DOCUMENT SECTION:
1. Limited time only! Sign up for a free 30min personal tutor trial with Chegg Tutors
    Dismiss Notice
Dismiss Notice
Join Physics Forums Today!
The friendliest, high quality science and math community on the planet! Everyone who loves science is here!

Homework Help: Principle Quantum Number Question

  1. Oct 7, 2009 #1
    1. The problem statement, all variables and given/known data
    The hydrogen spectrum contains a blue line with a wavelength of 434 nm. Photons of blue light are emitted when hydrogens electron drops from the fifth energy level to a lover energy level. What is the lower energy level?

    2. Relevant equations
    En = 13.6 eV/n^2
    E = hc/lambda

    3. The attempt at a solution
    First i'm going to find E.

    E = hc/lambda
    = (6.63 x 10^-34 J s)(3.00 x 10^8 m/s) / (4.34 x 10^-7 m)
    = 4.583 x 10^-19 J

    (1.60 x 10^-19 eV/J) x (4.583 x 10^-19 J)
    = 2.86 eV

    Next i tried 2 different approaches, im not sure either is correct though. I used En = -(13.6eV/n^2) - (-13.6eV/n^2) and i just used En = -(13.6eV/n^2)

    1st approach:
    En = -(13.6eV/n^2) - (-13.6eV/n^2)

    I rearranged this equation to be n^2 = 2(13.6eV)/En5^2 (i'm pretty sure thats incorrect)

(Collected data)
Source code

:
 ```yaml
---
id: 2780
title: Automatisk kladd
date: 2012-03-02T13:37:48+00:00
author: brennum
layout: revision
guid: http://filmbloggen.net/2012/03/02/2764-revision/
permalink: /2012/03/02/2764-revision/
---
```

WORK ORDER 1: What wavelength does the forum thread on the principal quantum number give for the blue line in the hydrogen spectrum?
WORK ORDER 2: Summarize the forum thread on the principal quantum number in two sentences.
WORK ORDER 3: Continue the forum thread on the principal quantum number from the point where it stops.

ANSWER 1: 434 nm

ANSWER 2: A forum post asks which lower energy level a hydrogen electron drops to from the fifth level when it emits a blue photon with a wavelength of 434 nm. The poster calculates the photon energy as 2.86 eV with E = hc/lambda, then tries two approaches using the 13.6 eV/n^2 relation without being sure that either one is correct.

ANSWER 3:
    so n^2 = 2(13.6 eV)/2.86(25)
    n = sqrt(0.38041958)
    n = 0.62

    2nd approach:
    En = -(13.6eV/n^2)
    Now i rearranged this equation to be n^2 = En + 13.6eV
    = 2.86eV + 13.6eV
    n = sqrt16.46 eV
    = 4.06

    So im pretty sure my problem lies within rearranging the equations. Any suggestions? thanks
  2. jcsd
  3. Oct 7, 2009 #2
    I also just realized i can rearrange En = -(13.6eV/n^2) to be n^2 = 13.6eV/En

    so using that equation it would be n^2 = 13.6eV/2.86eV
    n = sqrt4.75
    = 2.2

    this one makes alot more sense, seeing how the units cancel
  4. Oct 7, 2009 #3
    it looks like your problem is with the relationship between the energy of the photon and the change in energy levels.

    [tex]E_{photon}= E_{f}- E_{i}[/tex]

    where the initial state is the 5th energy level, E of the photon you figured out was 2.86, and the final state is what we're solving for.

    [tex]E_{n}= E_{photon} + E_{5}[/tex]


    [tex] \frac{13.6}{n^{2}} = 2.86 + \frac{13.6}{5^{2}} [/tex]

    now its just algebra to find out n
  5. Oct 7, 2009 #4
    thanks, i thought it was that, but i might've messed up the rearrangement, im not very strong when it comes to that... i got n^2 = 13.6eV - 0.544eV/2.86eV (the 0.544 is 13.6/5^2)
    I worked it out and got an answer of 2.14
  6. Oct 7, 2009 #5
    i still think you're doing something a bit off here. the .544 and 2.86 should be summed, not divided. and then divide 13.6 by the new sum for your answer. it should give you n^2=(approx.)4, and n=2

    remember that n is a discrete energy level, which are integers, and if your decimal is off by more than a tenth or two from the whole, something might be awry in your calculations.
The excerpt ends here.